Sir Arthur took the note, and looked at the address without any apparent emotion; but when he opened it, his aspect changed considerably, and he stopped, saying, in a hesitating manner, "I must go back--I must go back."
"Oh! it is but a short distance," said Eda; "we can return with you."
"No, my dear, no," answered her uncle, with what seemed a good deal of embarrassment in his air; "you had better go on to Brandon. Mr. Dudley will, I am sure, escort you."
"Assuredly," replied Dudley, gravely; and Sir Arthur adding, "I may not, perhaps, be back to luncheon, Eda, but do not wait for me," turned, and with a quick step hurried along the road towards Mr. Clive's house.
It seemed as if everything had combined to leave Charles Dudley and Eda Brandon alone together. If he had laboured a couple of years for such a consummation it would not have occurred. He did not offer Eda his arm, however; and although his heart was beating very fast with feelings that longed for utterance, he walked on for at least a hundred and fifty yards, without a word being spoken on either side. Ladies, however, feel the awkwardness of silence more than men; and Eda, though she was shaking very unaccountably, said at length, "I am afraid, Mr. Dudley, that what you find here is not so beautiful and interesting as the scenes you have lately come from. You used, I remember, to be a very enthusiastic admirer of the beauties of nature."
Dudley raised his fine eyes to her face, and gazed at her for a moment with melancholy gravity. "All I admired then," he said at length, "I admire now. All I loved then, dear Miss Brandon, I love now. It is circumstances which have changed, not I."

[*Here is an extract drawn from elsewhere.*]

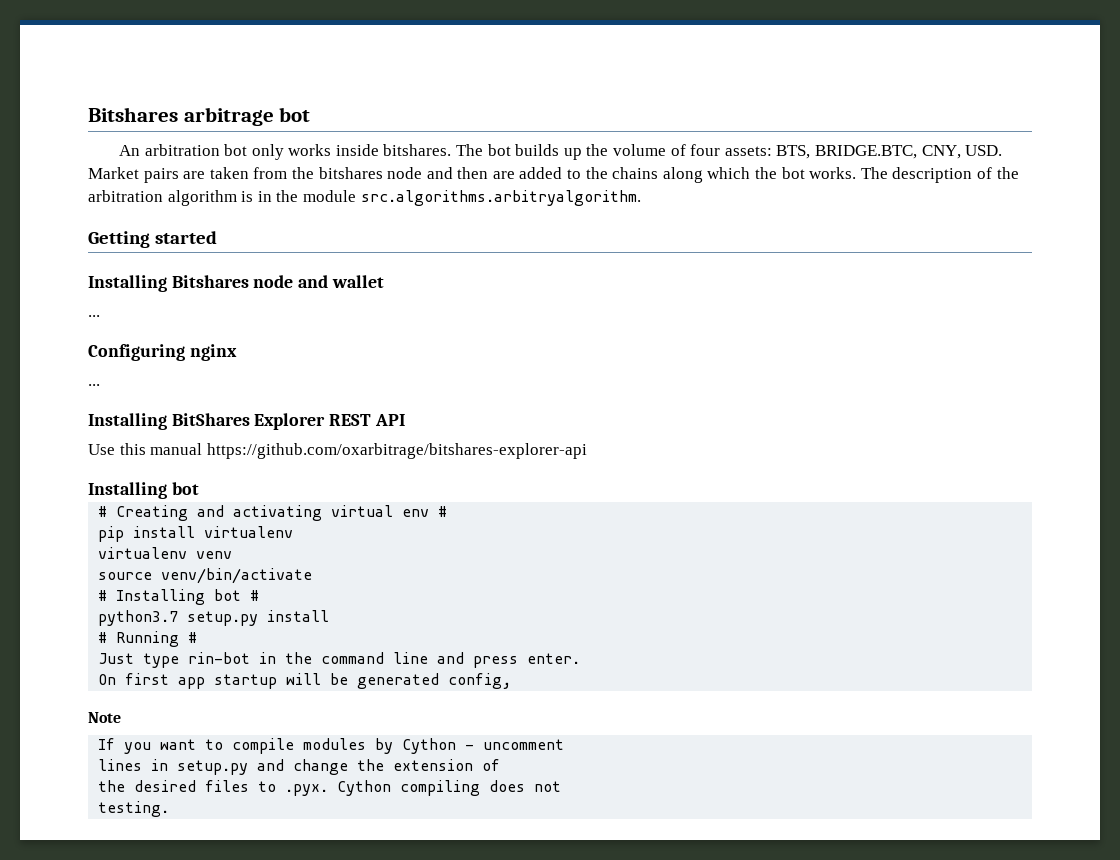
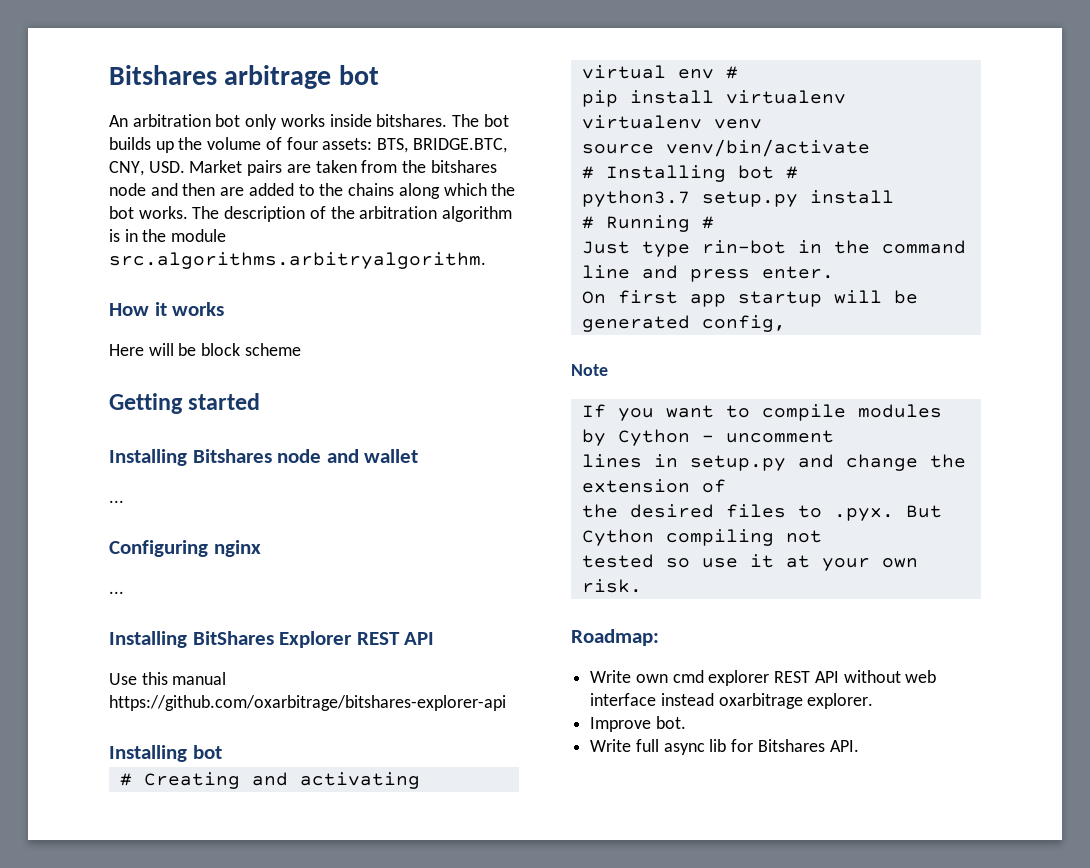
(641, 198) none -> [109,302,225,316] [109,343,301,356] // How it works // Here will be block scheme
(329, 790) none -> [905,505,942,518] But
[489,780,526,792] does -> (774, 537) none
[98,801,170,817] testing. -> [581,554,918,571] [581,579,642,593] [571,629,659,646] [590,670,937,686] [590,693,874,709] [590,716,686,732] [590,739,859,755] tested so use it at your own risk. // Roadmap: // Write own cmd explorer REST API without web interface instead oxarbitrage explorer. // Improve bot. // Write full async lib for Bitshares API.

"I did not know that circumstances had changed," said Eda, in a low and sweet tone, as if she really felt sympathy with him for the grief his manner implied. "I had heard that a sad, a terrible change of circumstances had occurred some time before; but I was not at all aware that any new cause of grief or disappointment had been added."
Dudley again thought before he answered; but it was not the thought of calculation, or if it was, it was but the calculation of how he should answer calmly; how he should speak the true feelings of his heart with moderation and gentleness: not at all a calculation of whether it were better to speak those feelings or not.

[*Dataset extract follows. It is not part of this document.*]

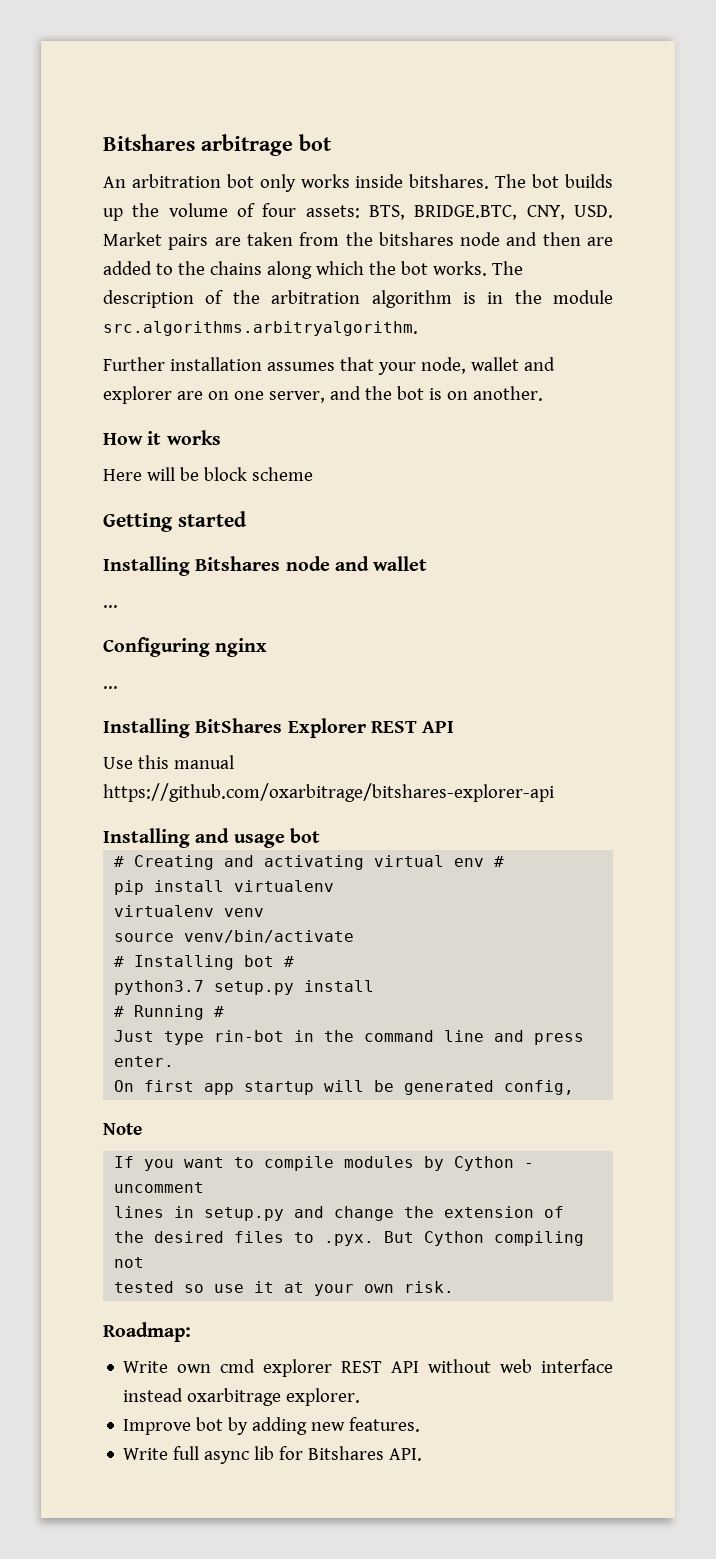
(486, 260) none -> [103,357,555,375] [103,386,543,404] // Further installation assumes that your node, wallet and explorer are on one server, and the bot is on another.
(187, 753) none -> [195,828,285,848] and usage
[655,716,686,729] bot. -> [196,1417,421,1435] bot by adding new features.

"You are right, Miss Brandon," he said, "the change of circumstances had taken place before; but all things have their consequences; and the results of those material alterations in fortune and station which had befallen me, were still to be made manifest to, and worked out by, myself. When first we met, you were very young--not sixteen, I think--and I was not old. Everything was in the spring-day with me. It was all full of promise. I had in those days two fortunes: worldly wealth, and even a greater store of happy hopes and expectations--the bright and luxuriant patrimony of inexperienced youth. From time to time we saw each other; till, when last we met, prosperity had been taken from me, the treasure of earthly riches was gone, and though not actually beggared, I and my poor father were in a state of absolute poverty. Still the other fortune, that rich estate of youthful hope and inexperienced expectation, though somewhat diminished, was not altogether gone. I fancied that, in the eyes of the noble and the good, wealth would make no difference. I had never found it make any difference to me in my estimation of others. I imagined that those qualities which some had esteemed and liked in me, would still at least retain my friends. I never for an instant dreamed that it could or ought to have an influence on the adamant of love. I had almost said and done rash things in those days; but you went away out of London, and I soon began to perceive that I had bitterly deceived myself."

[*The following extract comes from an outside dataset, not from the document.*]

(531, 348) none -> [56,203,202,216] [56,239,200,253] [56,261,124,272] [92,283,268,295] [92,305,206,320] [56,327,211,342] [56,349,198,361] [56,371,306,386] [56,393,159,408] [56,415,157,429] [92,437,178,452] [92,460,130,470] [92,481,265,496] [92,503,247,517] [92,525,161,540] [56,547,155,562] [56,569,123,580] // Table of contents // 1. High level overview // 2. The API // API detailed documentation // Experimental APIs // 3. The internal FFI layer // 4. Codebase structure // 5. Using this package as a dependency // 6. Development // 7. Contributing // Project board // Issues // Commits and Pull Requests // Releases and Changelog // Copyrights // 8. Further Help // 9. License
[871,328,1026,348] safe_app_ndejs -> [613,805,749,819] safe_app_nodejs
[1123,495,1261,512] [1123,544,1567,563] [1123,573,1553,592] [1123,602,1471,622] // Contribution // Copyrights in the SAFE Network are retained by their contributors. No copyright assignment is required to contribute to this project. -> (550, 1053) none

"You never perceived any difference in me," cried Eda, her voice trembling with emotions which carried away all discretion. "You do not mean to say, Mr. Dudley, that you saw, or that you thought you saw, such base weakness in my nature as would render of the slightest value in my eyes a change of fortune in those I--I----" And extending her left hand, as if to cast the idea from her, she turned away, and shook her head sorrowfully, with her eyes full of tears.